Algorithmic trading is a method of executing orders in financial markets that are carried out according to pre-programmed parameters (scheme, algorithm) with the use of trading robots.
In 1998, the United States Securities and Exchange Commission (SEC) approved trading using trading robots, causing the beginning of global trading automation. With the emergence of new and improved technologies, algorithms became more complex as well.
In the early 2000s, more than 10% of operations were executed using trading robots, while executing a transaction took 1-2 seconds. In the late 2000s, the number of transactions reached 60%, and the execution time shortened to milliseconds.
In 2007, trading robots made based on robot arbitrators became widespread. Companies started to offer ready-made trading robots or develop an individual bot for clients here and there. That is, the ready-made solution to buy (order) and trade.
However, even though robots could perform many various functions (for example, control the balance of funds in an account, track the execution of orders), they could not do without humans. Developers actively solved this problem throughout 2008. In the end, they created a fully autonomous machine capable of making trading decisions according to a given algorithm on its own. But its effectiveness left much to be desired, so they began to complicate it, adding various functions.
According to the statistics, in 2012, the number of transactions executed by trading robots fell by about 10% – to 50%. It happened because robots made too many errors.
However, nowadays, algorithmic trading has reached a new level due to artificial intelligence and machine learning. Algorithms improve on their own and become smarter after each new transaction. AI analyzes the market situation and understands when it is better to open and when it is better to close a particular position.
AI Autotrade control panel (a Full Self Trade System) – see at the top of the pic.
Trading bots are based on the Thinking Fast and Slow principle, developed by Nobel laureate Daniel Kahneman. AI Autotrade robots take episodic memory from historical market data and then apply slow learning on Causal AI graph models on a small selective experience.
As you can see on the dashboard, the program takes shots of prices for a certain period, analyzes indicators to evaluate risk and probability. Once the data is analyzed, a trading robot can navigate between spot and futures account, cryptocurrency and stock market almost instantly, using the Martingale strategy. It allows choosing the most suitable option at the moment and trade more often taking less risk.
Evolution of AI models
Over the past decades, systematic and quantitative investment reached the top. However, traders faced challenges as they don`t catch up with the rapidly changing environment.
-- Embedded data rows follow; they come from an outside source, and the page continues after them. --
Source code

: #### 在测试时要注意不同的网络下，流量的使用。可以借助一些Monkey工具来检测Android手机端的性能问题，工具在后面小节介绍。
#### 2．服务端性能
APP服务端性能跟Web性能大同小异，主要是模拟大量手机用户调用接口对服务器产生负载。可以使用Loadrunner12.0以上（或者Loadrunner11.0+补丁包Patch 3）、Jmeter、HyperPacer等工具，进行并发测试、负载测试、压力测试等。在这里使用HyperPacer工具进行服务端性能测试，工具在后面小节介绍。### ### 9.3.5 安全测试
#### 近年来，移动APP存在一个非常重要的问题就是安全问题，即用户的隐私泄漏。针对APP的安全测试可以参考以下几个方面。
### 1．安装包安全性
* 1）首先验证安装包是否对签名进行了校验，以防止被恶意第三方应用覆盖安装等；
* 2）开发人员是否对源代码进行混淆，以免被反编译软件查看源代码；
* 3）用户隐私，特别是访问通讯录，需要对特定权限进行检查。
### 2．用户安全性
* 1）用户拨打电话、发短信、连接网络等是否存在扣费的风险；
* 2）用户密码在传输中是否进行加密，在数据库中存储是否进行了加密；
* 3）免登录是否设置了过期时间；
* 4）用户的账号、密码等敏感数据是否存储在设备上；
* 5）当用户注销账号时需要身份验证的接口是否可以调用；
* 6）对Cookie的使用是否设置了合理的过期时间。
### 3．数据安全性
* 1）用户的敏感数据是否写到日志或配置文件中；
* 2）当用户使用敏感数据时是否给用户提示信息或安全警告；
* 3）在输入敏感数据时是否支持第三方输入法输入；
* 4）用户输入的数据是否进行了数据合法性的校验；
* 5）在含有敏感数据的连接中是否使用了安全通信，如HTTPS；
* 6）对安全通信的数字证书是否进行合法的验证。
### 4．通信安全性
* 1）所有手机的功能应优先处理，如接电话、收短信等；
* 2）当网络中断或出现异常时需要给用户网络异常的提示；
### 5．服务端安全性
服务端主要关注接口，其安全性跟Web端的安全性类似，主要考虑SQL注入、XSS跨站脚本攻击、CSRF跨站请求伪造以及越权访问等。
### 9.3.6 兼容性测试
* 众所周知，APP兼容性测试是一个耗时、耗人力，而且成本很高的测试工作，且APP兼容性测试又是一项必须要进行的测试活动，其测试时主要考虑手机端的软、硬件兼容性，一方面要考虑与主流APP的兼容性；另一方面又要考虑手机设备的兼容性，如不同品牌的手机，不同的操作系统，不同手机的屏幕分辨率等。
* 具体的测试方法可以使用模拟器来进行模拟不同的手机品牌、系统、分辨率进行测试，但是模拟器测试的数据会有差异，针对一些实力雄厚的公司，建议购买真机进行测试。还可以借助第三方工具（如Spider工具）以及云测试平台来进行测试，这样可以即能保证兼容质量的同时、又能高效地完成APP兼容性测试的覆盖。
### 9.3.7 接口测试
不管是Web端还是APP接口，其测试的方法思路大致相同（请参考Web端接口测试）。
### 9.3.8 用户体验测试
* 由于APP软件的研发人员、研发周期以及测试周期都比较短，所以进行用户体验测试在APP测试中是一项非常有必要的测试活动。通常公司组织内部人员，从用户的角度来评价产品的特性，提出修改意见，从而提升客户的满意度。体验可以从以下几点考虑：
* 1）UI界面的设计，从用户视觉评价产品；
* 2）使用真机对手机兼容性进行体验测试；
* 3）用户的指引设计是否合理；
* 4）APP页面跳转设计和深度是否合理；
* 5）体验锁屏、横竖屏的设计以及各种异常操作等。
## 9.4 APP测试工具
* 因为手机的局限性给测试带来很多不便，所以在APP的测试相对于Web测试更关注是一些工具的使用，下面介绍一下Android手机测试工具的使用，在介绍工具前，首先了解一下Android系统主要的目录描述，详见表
To some extent, automated trading can be compared to an autopilot system for vehicles: in both cases, algorithms must make critical decisions in the shortest possible time, and it takes place amidst a massive data flow, deep understanding of the environment, and fast learning.
Regarding autopilot, it consists of two components: the navigation map and the driving skills. The same thing with algorithmic trading – it also consists of two parts: fundamental and technical analysis. The first is necessary to analyze the price direction, and the second is to make real-time decisions.
AI Autotrade Technology
AI Autotrade is engaged in both classical trading and artificial intelligence research. The development team is working on creating completely automated trading robots that anyone can use to trade.
The company combines deep researched price action indicators with deep reasoning AI models of next-generation. Learning models have four critical components:
- sensors (live price action)
- perception (a living environment)
- planning (master key and graph AI)
- control (calibration models).
Machine learning has been programmed to follow the example of human perception and knowledge of the surrounding world. Also, the company’s trading bots can be improved while studying the historical market behavior. But, perhaps the most important thing is that the program can explain why it made this or that choice.
The development team regularly conducts rigorous crash tests throwing algorithms into the most challenging and unstable conditions. As we said above, robots can trade different assets in many markets: cryptocurrencies, stocks, fiat currencies, etc.
First such Trading Platform RegalX
RegalX is the new unique platform for fully automated trading. Here you
can trade and analyze historical data at the same time. It became possible thanks to the latest developments in artificial intelligence and the high bandwidth of the cloud.
The Regal Assets company
Regal Assets (behind RegalX) is ranked 20th among the 500 fastest-growing companies in the United States of America, according to Inc 500 magazine.
Regal Assets was voted the #1 Gold IRA provider for 2012, 2013, and 2014, awarded by The Consumers Choice Awards. It also won the International Bullion Dealer of the Year award from 2018 to 2020.
The company stores 1 billion us dollars of gold for its clients. In addition, the company’s CEO and CMO are members of the Forbes Council.
Besides, Regal Assets was the first company in the Middle East to obtain an official cryptocurrency trading license. Also, Coinbase (one of the largest exchanges) is one of Regal Assets partners.
Electronic commerce on world exchanges caused the development of the Internet and computing power. It led to the development of new data processing and decision-making methods, increasing the volume and complexity of financial transactions.
The Internet gave us a unique opportunity in the field of stock trading called a trading robot. Automated trading in financial instruments on exchanges has been developing rapidly over the past twenty years.
It won’t be very long before platforms like RegalX are entirely commonplace, and short-term manual trading disappears at all.